**CONSIGNE**
Indiquez combien de lignes ci-dessous contiennent le mot « shoulder », sans rien ajouter d'autre que ce nombre.

------------------------------

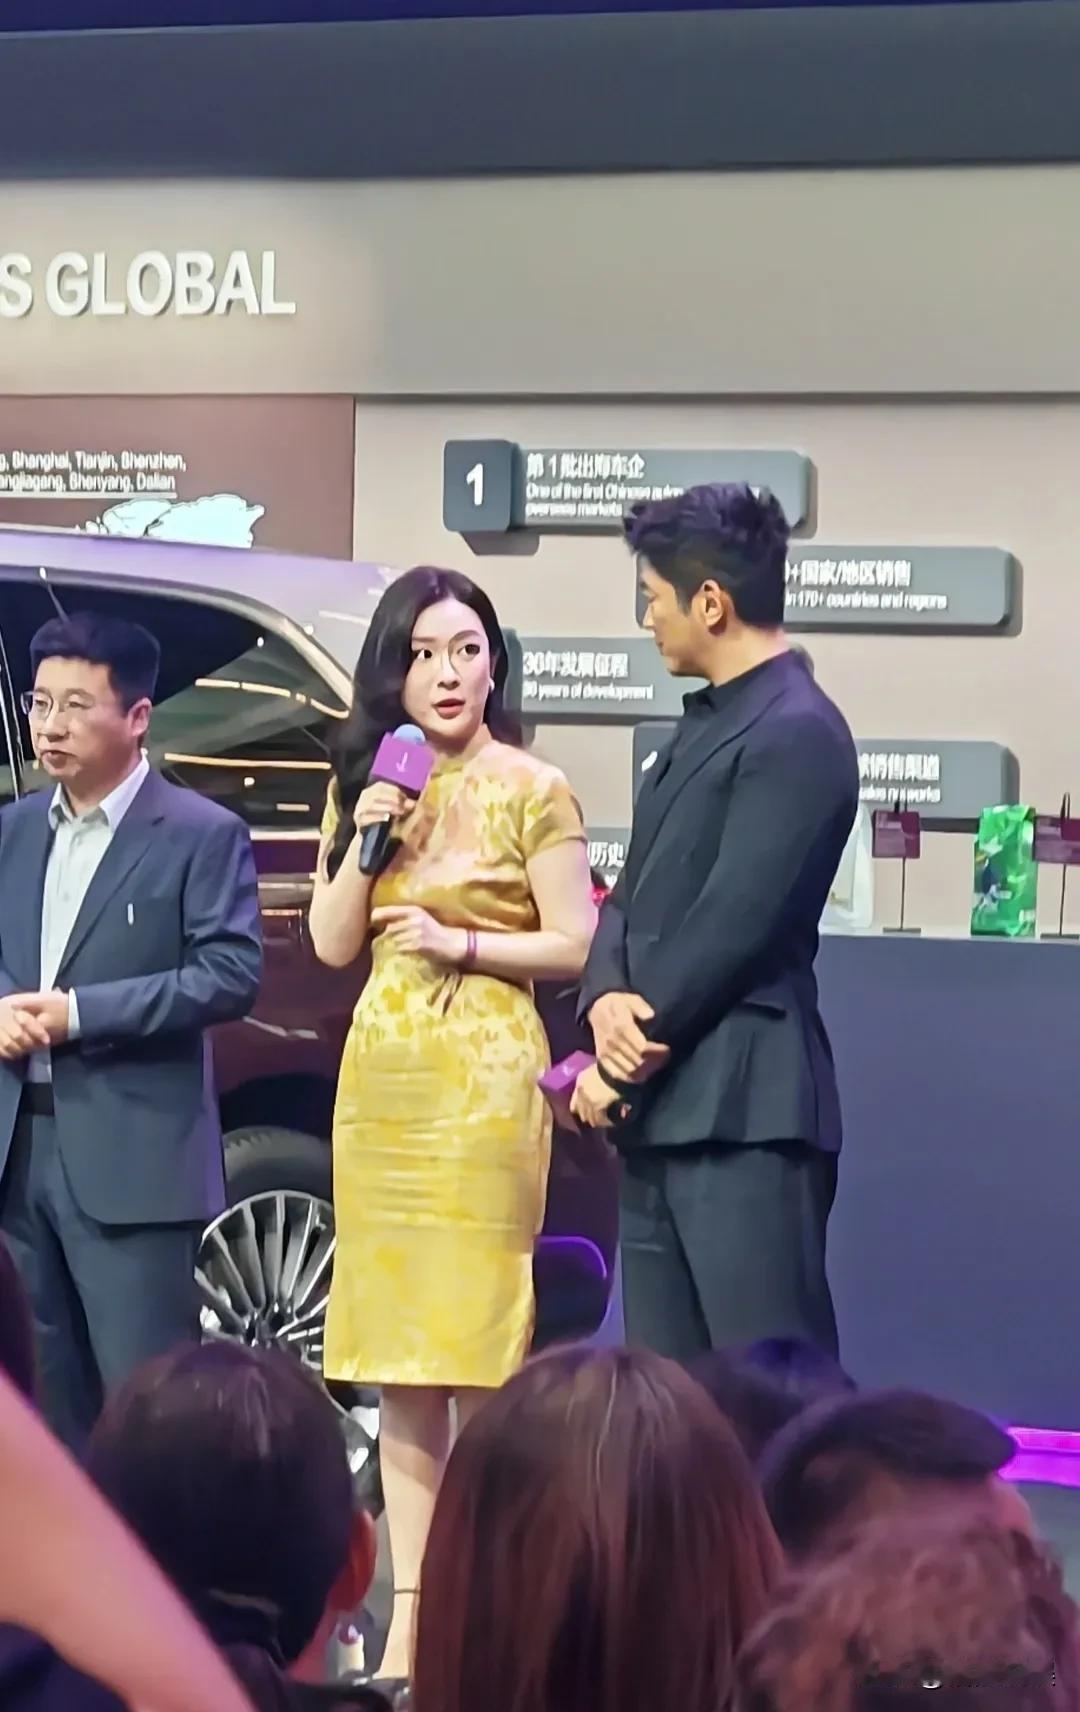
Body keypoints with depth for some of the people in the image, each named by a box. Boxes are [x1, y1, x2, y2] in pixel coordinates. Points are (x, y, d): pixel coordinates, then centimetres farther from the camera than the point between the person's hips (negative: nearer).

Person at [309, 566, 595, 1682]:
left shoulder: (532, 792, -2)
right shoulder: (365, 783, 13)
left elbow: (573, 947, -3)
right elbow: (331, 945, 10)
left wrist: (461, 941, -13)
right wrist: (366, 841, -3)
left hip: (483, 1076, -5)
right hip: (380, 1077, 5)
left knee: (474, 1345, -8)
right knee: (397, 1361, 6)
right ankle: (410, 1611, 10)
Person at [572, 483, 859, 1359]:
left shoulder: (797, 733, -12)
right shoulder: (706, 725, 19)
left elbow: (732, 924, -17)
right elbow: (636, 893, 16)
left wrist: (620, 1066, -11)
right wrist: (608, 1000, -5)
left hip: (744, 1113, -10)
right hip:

------------------------------

**SOLUTION**
4